== What to work on ==
1. List, in order, the steps of Peggy's evening routine as described in the forum thread about the puppy witching hour below.
2. Carry the forum thread about the puppy witching hour forward, picking up after its last post.
-- Document segment follows --
# Puppy witching hour and fun games and toys



## PeggyTheParti (Sep 5, 2019)

He’s such a cute boy.

I leaned heavily on our indoor exercise pen in the evenings. We’d feed Peggy dinner, then let her digest in her pen for an hour while we ate ours and cleaned up. And then it was play, train, and zoomies time, just for half an hour or so, before quiet evening time. I’d sometimes give her the chance to settle out of her pen. As she got a little older, I started clicking and treating for calm. But I didn’t mess around. If she couldn’t settle, she was overtired and it was back in the pen with something good to chew. Then one last potty before bed.

The pen is a nice alternative to the crate. It was in our main living space, so she was technically still with us. She could see and hear everything that was going on. She was still “part of things.” But she knew what was expected of her in there, and found it much easier to relax. You could also tether on a mat. Ian Dunbar gives some goods tips for tethering in _Before and After Getting Your Puppy._


----------



## PeggyTheParti (Sep 5, 2019)

Oh! And for outdoor play, Peggy thinks jolly balls are the absolute best:



https://www.amazon.com/Horsemens-Pride-Horse-Jolly-Ball/dp/B0006G57Z6?th=1&psc=1



Not sure what’s going on with those. They’re fully out of stock on Chewy and there’s some serious price gouging over on Amazon. Odd.

Flirt poles are also fabulous when used correctly. They’re not intended for chewing or playing tug, and puppies shouldn’t be encouraged to twist and leap repeatedly.

We have this one:









OUTWARD HOUND Tail Teaser with Refill Dog & Cat Teaser Toy - Chewy.com


Buy Outward Hound Tail Teaser with Refill Dog & Cat Teaser Toy at Chewy.com. FREE shipping and the BEST customer service!




www.chewy.com





If you do get one, be sure to check it for wear & tear at the beginning and end of each play session. The insides are NOT puppy safe, but it took at least a year before Peggy’s split open.


----------



## Basil_the_Spoo (Sep 1, 2020)

Basil got whiney at me around 8:30pm this week and I just shut down the shop for a hard bed transition. Very cut and dry. This was her version of having a 11 month old temper tantrum. More play or activity isn't always the solution. Consider the other side of the scale. *More sleep* being the solution. Instead of trying to think about it like play/activity management, try to think about the solution being sleep/nap management instead.
-- Document segment concluded --
-- Given data follows --
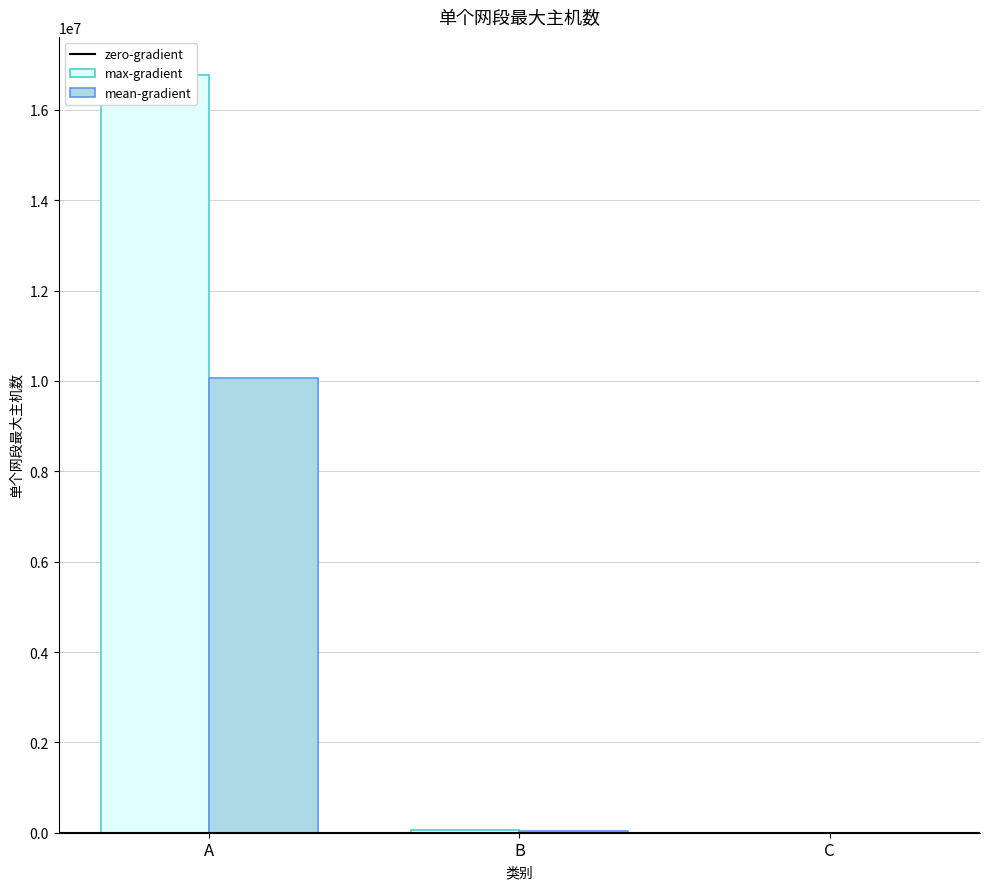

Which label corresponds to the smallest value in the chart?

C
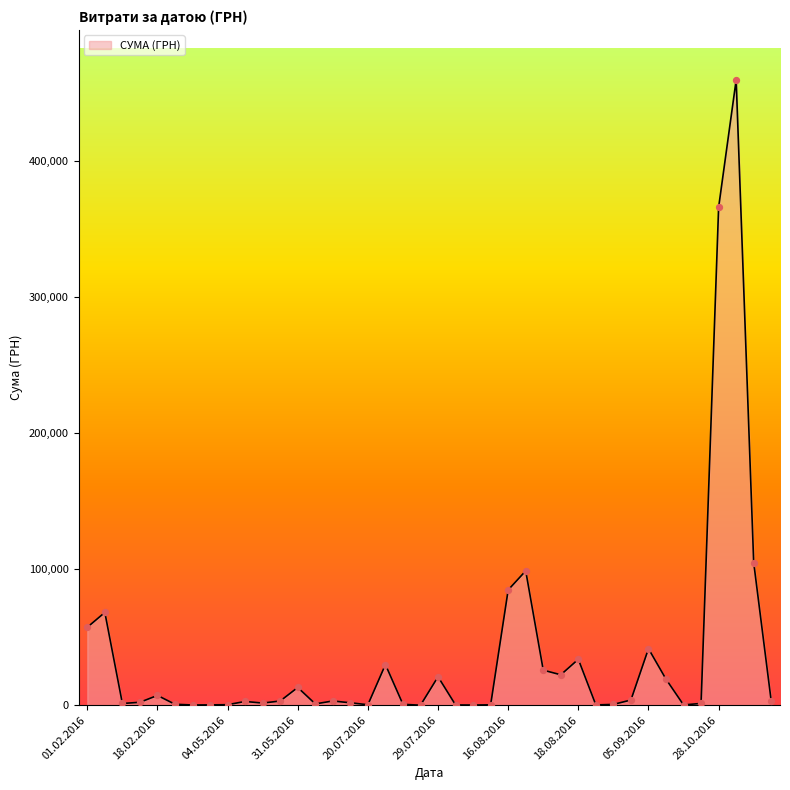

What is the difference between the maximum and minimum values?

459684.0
-- Given data concluded --
== Results of the exercise ==
1.
1. Peggy is fed dinner.
2. She digests in her pen for an hour while the owners eat and clean up.
3. She gets about half an hour of play, training, and zoomies.
4. Quiet evening time follows.
5. She has one last potty before bed.

2.
(My furparents senses we're tingling that was the solution because we had more and intense outside play then usual, a bath, and woke up at 3:30am... So all signs pointed to her gas tank running on fumes. We weren't anywhere close to 8 hours of sleep for today when she needs 12+ so the cranky pants attitude was bound to show. She was a ticking time bomb.)

I take ALL toys and all except 1 bully stick and put it on the kitchen counter corner. Out of sight out of mind. She has nothing to do but go to bed. 

It's like when your cell phone warning hits 15%... You could set the settings lower to try and prolong the battery before you eventually plug it in at the end of the night. Or, you could just plug it in right away... Like communicating to puppy that it's bed time right now. I'm plugging you in. Go recharge.


----------



## GoldieMom20 (Dec 9, 2020)

PeggyTheParti said:


> Oh! And for outdoor play, Peggy thinks jolly balls are the absolute best:
> 
> 
> 
> ...


The Jolly Ball was very popular. 😂


----------



## PeggyTheParti (Sep 5, 2019)

Yay! And adorable pic.


----------



## naybaloog (May 19, 2020)

What about puzzle toys for dinner to keep his mind active but on a calmer activity? Could use the kong wobbler or a rolling one? Or even just the ones where they have to figure out the puzzle?


----------



## GoldieMom20 (Dec 9, 2020)

naybaloog said:


> What about puzzle toys for dinner to keep his mind active but on a calmer activity? Could use the kong wobbler or a rolling one? Or even just the ones where they have to figure out the puzzle?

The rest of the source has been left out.